I know I am “supposed” to fast every year, but in my mind that ship had sailed long ago. I am not the best rule follower, especially when I don’t see the purpose of the rule. What does not eating have to do with being a good person?
But in 2013, my son was old enough to ask, “Why isn’t daddy fasting for Yom Kippur like we are supposed to?” That was the end for me. I had to lead by example, and fast. Back then fasting was a four-letter word. It was something I was forced to do. It was uncomfortable, it made me grouchy, and it seemed like a waste of a day.
How times have changed. Now I practice intermittent fasting on a regular basis. I regularly experience the physical and psychological benefits, and I know that science supports even greater long-term benefits. Plus, it’s easy now.
This year I learned that like with most things, I have started take fasting for granted.
A good friend of mine unknowingly reminded me of this when we met for lunch the day after Yom Kippur. He does not fast regularly, so the Yom Kippur fast is a big deal for him. I was fascinated listening to him describe his experience. His focus wasn’t the hunger, or lack of energy, or the headaches some people experience. Rather, his was the appreciation he had for cold, crisp water. The joy of his first taste of food in 24 hours. The smell, the texture, the flavors. He had taken food for granted and fasting helped him appreciate it all over again.
I felt the same appreciation as my friend when I did my five-day fasting mimicking diet. But on a regular day of fasting, I don’t experience the same appreciation. It made me wonder, why not? Why had I lost that heightened appreciation?

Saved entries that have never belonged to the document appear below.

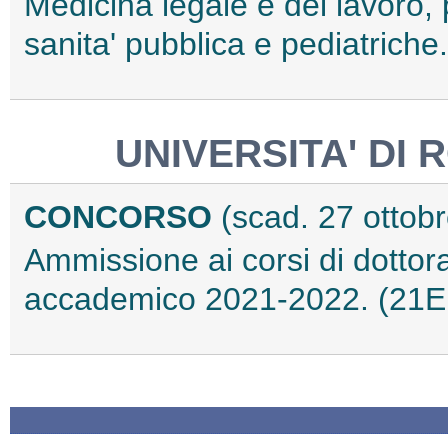
Medicina legale e del lavoro, 
sanita' pubblica e pediatrich
UNIVERSITA' DI
CONCORSO
(scad. 27 ottob
Ammissione ai corsi di dottora
accademico 2021-2022. (21E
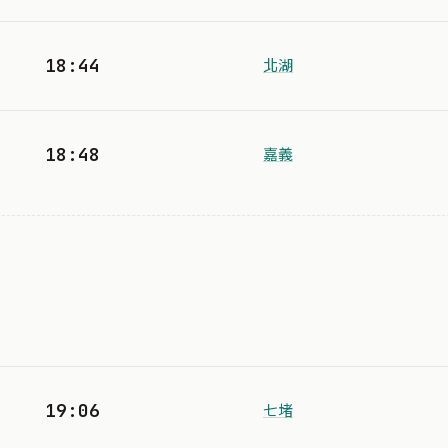
18:44
北湖
18:48
嘉義
19:06
七堵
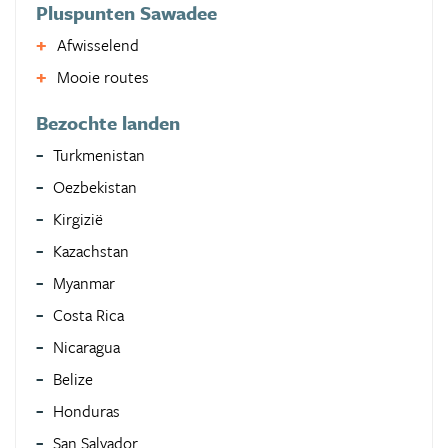
Pluspunten Sawadee
Afwisselend
Mooie routes
Bezochte landen
Turkmenistan
Oezbekistan
Kirgizië
Kazachstan
Myanmar
Costa Rica
Nicaragua
Belize
Honduras
San Salvador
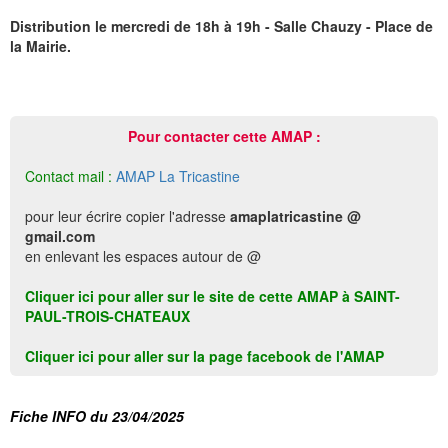
Distribution le mercredi de 18h à 19h - Salle Chauzy - Place de
la Mairie.
Pour contacter cette AMAP :
Contact mail :
AMAP La Tricastine
pour leur écrire copier l'adresse
amaplatricastine @
gmail.com
en enlevant les espaces autour de @
Cliquer ici pour aller sur le site de cette AMAP à SAINT-
PAUL-TROIS-CHATEAUX
Cliquer ici pour aller sur la page facebook de l'AMAP
Fiche INFO du 23/04/2025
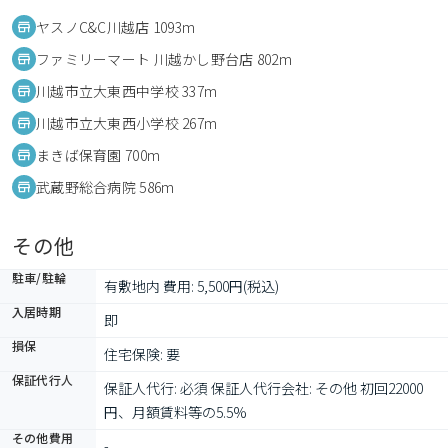
ヤスノC&C川越店 1093m
ファミリーマート 川越かし野台店 802m
川越市立大東西中学校 337m
川越市立大東西小学校 267m
まきば保育園 700m
武蔵野総合病院 586m
その他
駐車/駐輪
有敷地内 費用: 5,500円(税込)
入居時期
即
損保
住宅保険: 要
保証代行人
保証人代行: 必須 保証人代行会社: その他 初回22000
円、月額賃料等の5.5%
その他費用
-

I eat high quality, minimally processed, real food that comes from the ground or from an animal. It is food as nature intended it to be. It nourishes my body and is delicious. I should celebrate it every day.
Yet, I learned that I can sometimes take my food for granted.
A prolonged period without it is a stark reminder of how much I should appreciate my food. But why don’t I appreciate it to the same degree every day?
This reminds me of the comedian, Louis CK, who tells the story of someone sitting next to him on the plane complaining that the WiFi wasn’t working at 30,000 feet in the air. The comedian responded that every time a plane takes off and is in the air, we should all scream “Holy $&!% we are flying! I mean literally flying!! Can you believe that?!?!?” Again, that is a perfect example of something we easily take for granted.
So, what is the secret? How do we not take for granted the things we experience every day, regardless of how amazing or awe inspiring they may be? How do we appreciate what can easily become mundane?
In our family, we say a short prayer every meal. Maybe prayer is the wrong word. It is more of a thank you. We try to remember to thank God for growing the food, the field workers for harvesting it, me or my wife for cooking it, and all of us for appreciating it. But I would be lying if I said that we did that at every meal.
We are quick to point out when something is from a factory or packaged in a box or bag. That helps us recognize the simplicity and pleasure of eating real food (in fact, my kids were freaked out when they saw me eating food from a box during my 5-day FMD).
Yet I feel like there should be more. I feel like I still underappreciate the treasure that is our food. Is that setting too high of an expectation? Or should I strive for a greater appreciation?
What are your thoughts? What are your rituals? How to you remember to appreciate what you have? It doesn’t have to be just food either. We should be thankful for anything we are fortunate enough to have. Please comment below so we all can benefit from our collective knowledge and experience.
For now, I am going to appreciate my freshly steamed veggies and my grass-fed steak. I don’t want to have to wait for my next FMD to appreciate that!